- Task description: Lines with "SQUARE": state how many there are in the records below, and nothing else.
====
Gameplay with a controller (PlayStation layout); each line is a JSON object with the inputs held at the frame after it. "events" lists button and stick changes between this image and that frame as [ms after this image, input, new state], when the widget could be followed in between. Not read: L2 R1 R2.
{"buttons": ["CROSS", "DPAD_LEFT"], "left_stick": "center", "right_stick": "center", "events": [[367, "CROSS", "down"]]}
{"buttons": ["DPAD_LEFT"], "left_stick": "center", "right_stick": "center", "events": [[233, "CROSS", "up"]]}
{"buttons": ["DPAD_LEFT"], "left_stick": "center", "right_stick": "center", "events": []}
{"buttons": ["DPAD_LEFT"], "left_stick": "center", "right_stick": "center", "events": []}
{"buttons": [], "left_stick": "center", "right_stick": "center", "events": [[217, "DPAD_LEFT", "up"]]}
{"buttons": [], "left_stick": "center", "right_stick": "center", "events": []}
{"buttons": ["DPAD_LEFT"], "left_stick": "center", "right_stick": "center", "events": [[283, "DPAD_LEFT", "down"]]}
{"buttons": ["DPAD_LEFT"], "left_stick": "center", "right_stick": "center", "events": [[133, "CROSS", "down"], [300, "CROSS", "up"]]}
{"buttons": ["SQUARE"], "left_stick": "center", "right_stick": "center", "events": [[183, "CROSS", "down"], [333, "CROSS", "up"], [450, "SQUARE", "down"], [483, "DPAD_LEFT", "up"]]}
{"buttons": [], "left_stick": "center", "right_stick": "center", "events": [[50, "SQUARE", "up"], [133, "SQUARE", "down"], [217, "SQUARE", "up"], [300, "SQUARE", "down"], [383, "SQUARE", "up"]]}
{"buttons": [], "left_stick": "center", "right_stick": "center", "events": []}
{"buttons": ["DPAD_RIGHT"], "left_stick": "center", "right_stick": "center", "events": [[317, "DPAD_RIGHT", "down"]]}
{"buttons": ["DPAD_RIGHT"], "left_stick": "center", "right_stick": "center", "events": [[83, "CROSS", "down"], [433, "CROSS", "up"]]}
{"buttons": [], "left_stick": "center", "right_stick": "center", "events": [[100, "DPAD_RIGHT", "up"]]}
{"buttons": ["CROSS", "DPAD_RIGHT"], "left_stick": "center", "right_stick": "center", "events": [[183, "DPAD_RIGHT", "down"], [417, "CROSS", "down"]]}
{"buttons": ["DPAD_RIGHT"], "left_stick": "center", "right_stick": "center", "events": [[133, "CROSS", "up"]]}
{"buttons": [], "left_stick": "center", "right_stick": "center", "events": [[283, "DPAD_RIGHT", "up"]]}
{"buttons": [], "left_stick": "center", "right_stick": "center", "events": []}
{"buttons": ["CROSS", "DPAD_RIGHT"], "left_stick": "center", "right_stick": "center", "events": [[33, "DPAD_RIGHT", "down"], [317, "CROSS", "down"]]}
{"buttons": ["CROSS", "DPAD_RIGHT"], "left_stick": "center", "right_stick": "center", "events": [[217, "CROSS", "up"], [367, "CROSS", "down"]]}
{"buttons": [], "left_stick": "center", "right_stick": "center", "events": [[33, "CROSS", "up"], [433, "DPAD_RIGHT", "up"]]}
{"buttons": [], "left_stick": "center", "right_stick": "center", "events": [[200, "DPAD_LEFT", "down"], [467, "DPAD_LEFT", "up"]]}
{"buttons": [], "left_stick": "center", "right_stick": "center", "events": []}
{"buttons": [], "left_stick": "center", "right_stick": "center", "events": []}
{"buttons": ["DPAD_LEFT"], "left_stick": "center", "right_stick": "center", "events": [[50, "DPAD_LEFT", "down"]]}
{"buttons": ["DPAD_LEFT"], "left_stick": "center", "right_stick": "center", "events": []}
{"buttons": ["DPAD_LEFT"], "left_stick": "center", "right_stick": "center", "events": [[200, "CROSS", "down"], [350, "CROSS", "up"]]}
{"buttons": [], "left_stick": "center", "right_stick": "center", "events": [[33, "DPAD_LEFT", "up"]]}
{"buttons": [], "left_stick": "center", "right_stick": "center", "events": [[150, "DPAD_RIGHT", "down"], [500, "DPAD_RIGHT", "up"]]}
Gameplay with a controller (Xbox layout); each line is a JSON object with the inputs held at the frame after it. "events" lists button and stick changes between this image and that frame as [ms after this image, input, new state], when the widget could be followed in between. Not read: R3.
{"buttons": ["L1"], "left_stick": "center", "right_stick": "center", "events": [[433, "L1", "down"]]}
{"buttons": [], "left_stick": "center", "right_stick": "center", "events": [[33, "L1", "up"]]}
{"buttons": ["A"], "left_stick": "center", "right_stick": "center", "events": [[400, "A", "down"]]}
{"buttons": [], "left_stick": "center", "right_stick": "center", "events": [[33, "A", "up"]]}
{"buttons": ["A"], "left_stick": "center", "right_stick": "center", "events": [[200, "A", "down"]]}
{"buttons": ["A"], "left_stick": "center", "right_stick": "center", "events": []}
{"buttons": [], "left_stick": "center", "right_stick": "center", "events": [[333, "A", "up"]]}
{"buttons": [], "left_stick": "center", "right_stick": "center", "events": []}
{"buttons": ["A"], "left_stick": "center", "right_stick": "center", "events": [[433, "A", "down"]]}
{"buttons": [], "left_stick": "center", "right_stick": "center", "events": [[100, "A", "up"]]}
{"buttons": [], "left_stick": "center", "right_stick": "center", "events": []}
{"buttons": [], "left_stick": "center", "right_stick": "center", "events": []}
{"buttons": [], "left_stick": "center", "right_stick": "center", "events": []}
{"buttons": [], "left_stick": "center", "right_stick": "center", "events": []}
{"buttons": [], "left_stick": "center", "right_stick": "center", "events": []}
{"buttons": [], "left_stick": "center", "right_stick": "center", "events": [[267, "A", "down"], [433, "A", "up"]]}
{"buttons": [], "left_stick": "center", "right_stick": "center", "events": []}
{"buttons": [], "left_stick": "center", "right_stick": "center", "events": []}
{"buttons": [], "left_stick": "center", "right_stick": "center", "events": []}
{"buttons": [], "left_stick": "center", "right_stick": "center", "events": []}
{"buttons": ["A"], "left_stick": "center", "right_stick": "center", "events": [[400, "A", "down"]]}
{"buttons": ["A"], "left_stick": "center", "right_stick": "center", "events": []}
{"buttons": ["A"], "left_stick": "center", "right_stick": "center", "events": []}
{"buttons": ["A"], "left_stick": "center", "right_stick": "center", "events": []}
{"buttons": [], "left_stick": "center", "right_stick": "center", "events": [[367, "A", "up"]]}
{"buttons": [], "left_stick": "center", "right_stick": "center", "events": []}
====
- Answer for this exercise: 2